■ **Brief**
All of the entries must be reproduced exactly, with no images carried over.

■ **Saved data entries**
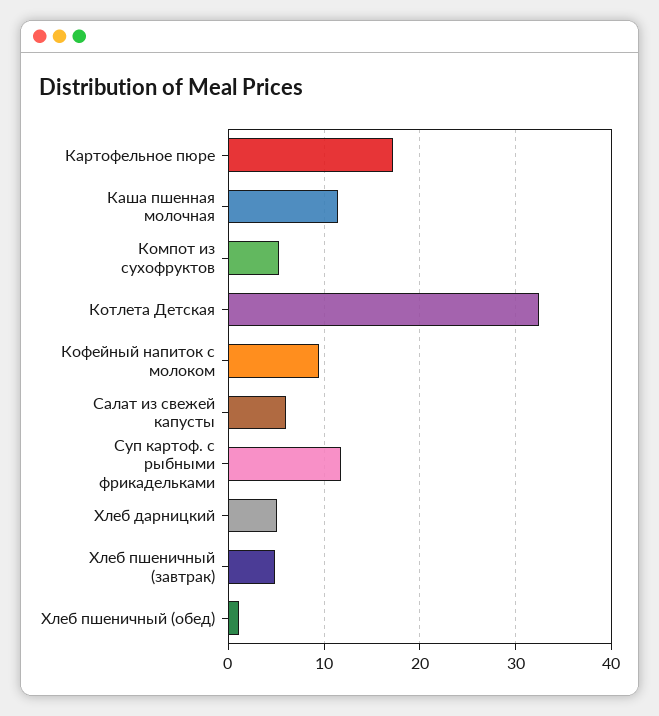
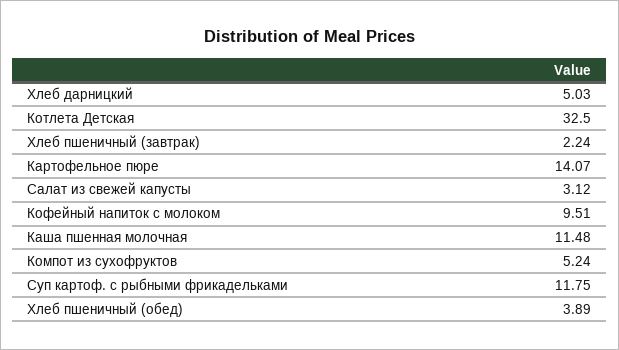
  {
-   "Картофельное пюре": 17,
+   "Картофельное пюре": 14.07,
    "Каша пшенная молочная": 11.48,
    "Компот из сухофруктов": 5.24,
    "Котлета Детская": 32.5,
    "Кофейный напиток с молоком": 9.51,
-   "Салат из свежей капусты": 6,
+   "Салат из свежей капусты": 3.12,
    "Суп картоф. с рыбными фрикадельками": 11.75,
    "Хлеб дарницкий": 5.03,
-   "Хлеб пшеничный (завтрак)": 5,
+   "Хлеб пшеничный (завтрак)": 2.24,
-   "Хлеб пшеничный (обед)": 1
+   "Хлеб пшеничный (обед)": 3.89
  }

■ **Response area**
  {
-   "Картофельное пюре": 17,
+   "Картофельное пюре": 14.07,
    "Каша пшенная молочная": 11.48,
    "Компот из сухофруктов": 5.24,
    "Котлета Детская": 32.5,
    "Кофейный напиток с молоком": 9.51,
-   "Салат из свежей капусты": 6,
+   "Салат из свежей капусты": 3.12,
    "Суп картоф. с рыбными фрикадельками": 11.75,
    "Хлеб дарницкий": 5.03,
-   "Хлеб пшеничный (завтрак)": 5,
+   "Хлеб пшеничный (завтрак)": 2.24,
-   "Хлеб пшеничный (обед)": 1
+   "Хлеб пшеничный (обед)": 3.89
  }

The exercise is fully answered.